Manobras contábeis feitas no orçamento motivam o processo de Denúncia por Crime de Responsabilidade (DCR) contra Dilma Rousseff, com poder de cassar seu mandato. Apesar das inúmeras denúncias de corrupção contra o governo e o Partido dos Trabalhadores, nenhuma delas faz parte do que, ao menos em tese, deverá ser analisado pelos 513 deputados para dizer se deve ou não continuar o processo de impeachment. A acusação foi apresentada no ano passado pelos juristas Hélio Bicudo, fundador do PT; Miguel Reale e Janaína Paschoal. Eles listam acusações mais genéricas de corrupção e manobras contábeis de 2014 e 2015. No entanto, em 2 de dezembro, o presidente da Câmara aceitou apenas a parte da denúncia que trata das chamadas “pedaladas fiscais” e abertura de créditos ilegais em 2015, pois se referem ao atual mandato. À época, parte das suspeitas de corrupção não existia, a exemplo da delação premiada do ex-líder do governo no Senado Delcídio Amaral (ex-PT-MS). E uma decisão do Supremo Tribunal Federal (STF) ordenou que os parlamentares considerassem apenas as pedaladas fiscais e a abertura de créditos suplementares de 2015.

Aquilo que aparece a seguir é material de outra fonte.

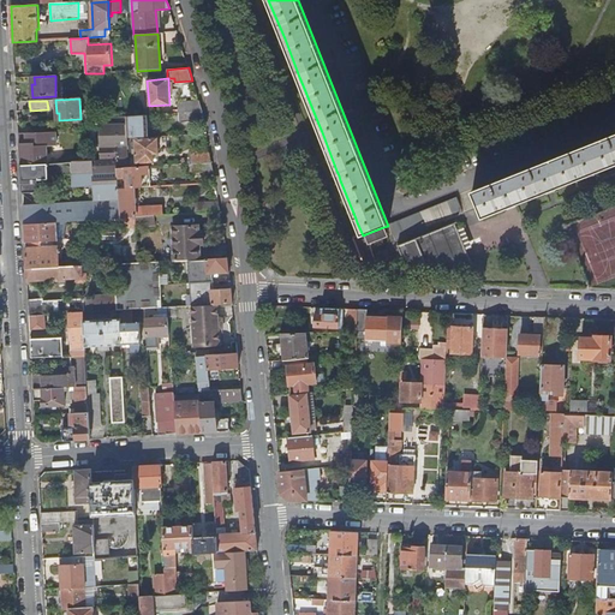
[(178,103),(178,113),(202,112),(199,102),(178,103)]
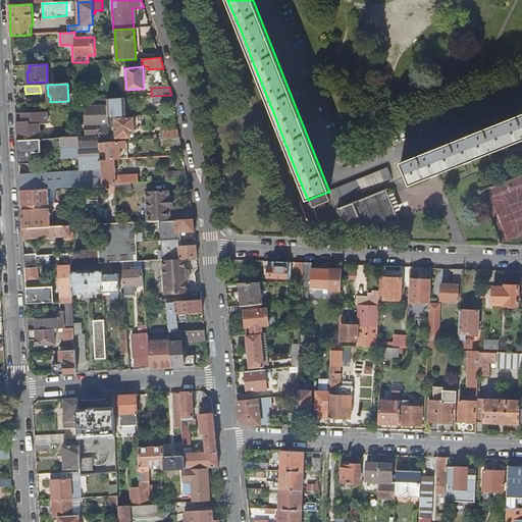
[(173,102),(171,95),(151,96),(149,96),(150,103),(173,102)]
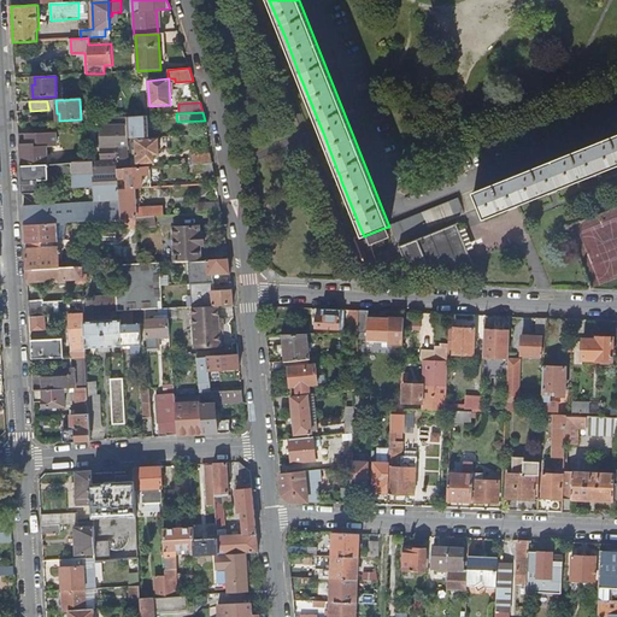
[(127,117),(128,139),(144,137),(144,125),(146,125),(146,116),(127,117)]
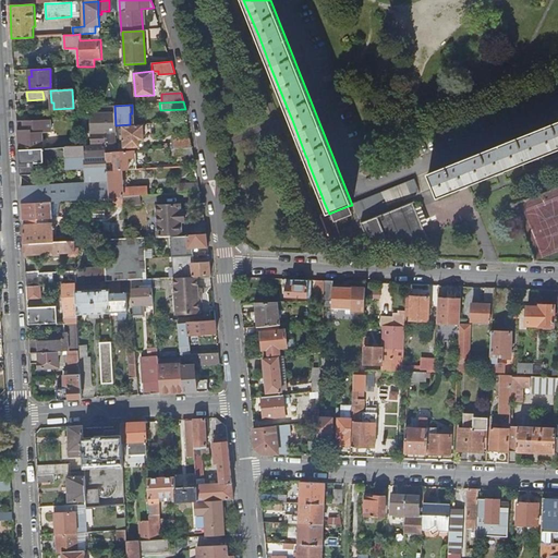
[(92,114),(93,145),(106,145),(117,144),(117,134),(106,135),(106,131),(116,131),(116,125),(114,106),(92,107),(93,114),(92,114)]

De acordo com o trio de juristas, Dilma cometeu crime de responsabilidade, previsto na Lei nº 1.079 de 1950, e feriu a Lei de Responsabilidade Fiscal e a Constituição. As chamadas pedaladas fiscais são ações que, na prática, significaram tomada de empréstimos pelo governo em bancos públicos. Em 2015, isso envolveu o Banco do Brasil e produtores rurais. A instituição opera um programa de crédito rural que contém uma espécie de subsídio bancado pelo Tesouro para reduzir as taxas de juros. Com esse dinheiro, o percentual de juros é “equalizado”, para níveis considerados mais competitivos para os agricultores. Numa situação normal, o governo passa o dinheiro para o BB, que empresta o dinheiro mais barato para os produtores. Porém, devido à crise financeira e à falta de caixa, o governo deixou de repassar o dinheiro para o banco, que, mesmo assim, fez os pagamentos aos produtores. Na prática, isso significou uma operação de crédito, de acordo com o Reale, Bicudo e Janaína Paschoal. A dívida do governo com o BB somava R$ 12,7 bilhões em março de 2015 e só foi paga após a divulgação do caso. Para os juristas, ao fazer isso, Dilma cometeu crime de responsabilidade, por tomar empréstimo sem autorização e fora das permissões legais.
A outra acusação se refere aos créditos suplementares. Em 27 de julho do ano passado, Dilma assinou quatro decretos suplementares sem autorização do Congresso Nacional. Em 20 de agosto, baixou mais dois. O objetivo dos créditos eram garantir o cumprimento da meta de superavit primário, a economia que o governo faz ao fim do ano para pagar juros da dívida. Os juristas dizem que a presidente sabia que a meta não poderia ser cumprida e, por isso, abriu créditos incompatíveis e com fontes de receita irreais. Os decretos resultaram em obter R$ 95,9 bilhões no orçamento, embora R$ 93,4 bilhões viriam de anulação de outros gastos já previstos. Seriam obtidos ainda R$ 1,6 bilhão a partir de superavit e mais R$ 863 milhões com excesso de arrecadação. Para o trio de juristas, essa medida também feriu a lei orçamentária e é crime de responsabilidade, além de atentar contra a Lei de Responsabilidade Fiscal e a Constituição.